Who says grilling is just for meat? If you'll be firing up the barbie, be sure to toss on some veggies. Best bets are peppers, asparagus, corn on the cob, eggplant, onions and mushrooms. Rub oil on vegetables before grilling. Use skewers for best results, interspersing chunks of pineapple for added flavor. Marinate with ginger soy dressing, if you like. Grilled veggies are wonderful the next day, sliced up and tossed with pasta. Add a few tablespoons of bottled spaghetti sauce or olive oil and minced garlic, then season to taste.

This Oriental Chicken Salad is a great way to use up grilled chicken. I tried it first in a wrap using whole wheat tortillas, but it was very drippy. If you want to wrap it, be sure to go light on the dressing (and warm the tortillas in a microwave for 10 seconds).
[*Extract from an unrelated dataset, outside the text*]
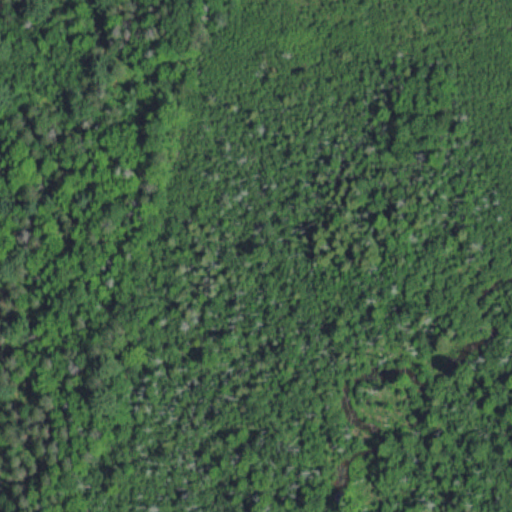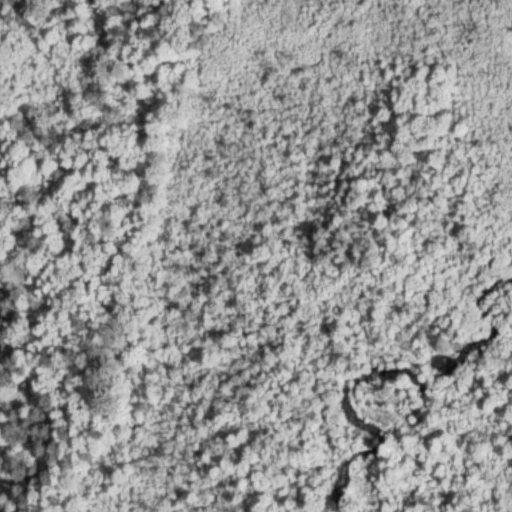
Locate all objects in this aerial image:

Using a bagged prepared salad makes this a super easy lunch. The Dole Very Veggie variety includes snow peas and grated carrots, which are ideal for this dish.

ORIENTAL CHICKEN SALAD

1 1/2 cups shredded cooked chicken

2-3 scallions, chopped

1 bag (12-ounce) prepared salad mix with snow peas

2 carrots, grated

1 (11-ounce) can mandarin oranges, drained

1 (3-ounce) can chow mein noodles

6 whole-wheat flour tortillas (6-inch), optional

Dressing

1/4 cup canola oil

3 tablespoons soy sauce

3 tablespoons cider vinegar

1 tablespoon sesame oil

1 tablespoon fresh grated ginger

Pinch sugar

Combine all salad ingredients, except chow mein noodles, in large bowl.

In a jar, combine all dressing ingredients and shake well. Just before serving, pour dressing over salad and top with chow-mein noodles. Serves 4-6.